Combien d’ambassades attirent des investissements ? Lesquelles obtiennent des programmes de coopération ? Lesquelles défendent efficacement les ressortissants haïtiens ? Lesquelles ouvrent des marchés aux producteurs haïtiens ? Lesquelles ne font que fonctionner au rythme des cérémonies et des réceptions ?
Un État pauvre ne peut pas se permettre une diplomatie riche en protocole et pauvre en rendement.
Raina Forbin dispose pourtant d’un avantage : son profil issu notamment du secteur privé peut théoriquement favoriser cette transformation. Elle pourrait faire du réseau diplomatique haïtien un véritable réseau mondial de prospection économique, de défense des intérêts nationaux et de mobilisation de capitaux.
Mais il faut passer du discours à la preuve.
Son mandat n’est pas encore un échec. Il n’est pas non plus, à ce stade, une réussite majeure.
Il est celui d’une ministre active, visible et manifestement désireuse de réorienter la diplomatie haïtienne, mais dont le bilan reste marqué par un paradoxe : plus de mouvement que de percées, plus de visibilité que de résultats, plus de présence que d’influence.
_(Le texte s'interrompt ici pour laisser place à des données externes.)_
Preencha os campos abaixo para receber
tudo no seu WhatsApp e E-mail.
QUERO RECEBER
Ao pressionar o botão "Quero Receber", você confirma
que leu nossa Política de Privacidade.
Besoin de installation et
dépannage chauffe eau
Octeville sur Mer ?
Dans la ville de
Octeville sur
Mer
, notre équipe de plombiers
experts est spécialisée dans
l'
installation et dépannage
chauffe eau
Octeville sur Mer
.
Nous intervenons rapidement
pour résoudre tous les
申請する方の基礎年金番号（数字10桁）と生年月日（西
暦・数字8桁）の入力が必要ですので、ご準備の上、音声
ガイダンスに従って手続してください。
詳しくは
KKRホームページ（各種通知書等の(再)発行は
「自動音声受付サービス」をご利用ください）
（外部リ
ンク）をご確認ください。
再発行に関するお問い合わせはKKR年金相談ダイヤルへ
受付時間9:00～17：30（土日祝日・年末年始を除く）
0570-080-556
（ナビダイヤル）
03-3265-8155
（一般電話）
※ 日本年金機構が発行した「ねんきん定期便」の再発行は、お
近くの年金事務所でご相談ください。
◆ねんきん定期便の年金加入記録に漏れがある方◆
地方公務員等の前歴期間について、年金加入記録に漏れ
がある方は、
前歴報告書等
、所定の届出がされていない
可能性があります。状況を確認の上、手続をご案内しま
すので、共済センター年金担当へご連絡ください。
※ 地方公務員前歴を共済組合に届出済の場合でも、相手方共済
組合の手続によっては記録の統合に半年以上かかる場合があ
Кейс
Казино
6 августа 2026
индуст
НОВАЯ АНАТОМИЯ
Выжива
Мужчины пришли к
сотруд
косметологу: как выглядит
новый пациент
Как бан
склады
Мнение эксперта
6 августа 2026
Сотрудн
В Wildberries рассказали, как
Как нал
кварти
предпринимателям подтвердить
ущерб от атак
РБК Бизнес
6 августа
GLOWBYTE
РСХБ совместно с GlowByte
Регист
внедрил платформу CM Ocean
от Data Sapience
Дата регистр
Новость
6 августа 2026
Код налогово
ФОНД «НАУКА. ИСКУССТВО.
Pour Haïti, le temps des belles intentions diplomatiques est révolu.
Le pays n’a plus besoin que le monde écoute davantage son récit.
Il faut maintenant que le monde agisse davantage en sa faveur.
Et c’est à cette transformation — des poignées de main en engagements, des engagements en financements et des financements en résultats — que Raina Forbin devra désormais être jugée.
En diplomatie comme en économie, l’activité n’est pas la performance.
Et pour l’instant, le bilan de la chancellerie haïtienne peut se résumer en cinq mots :
Beaucoup de présence. Peu de résultats.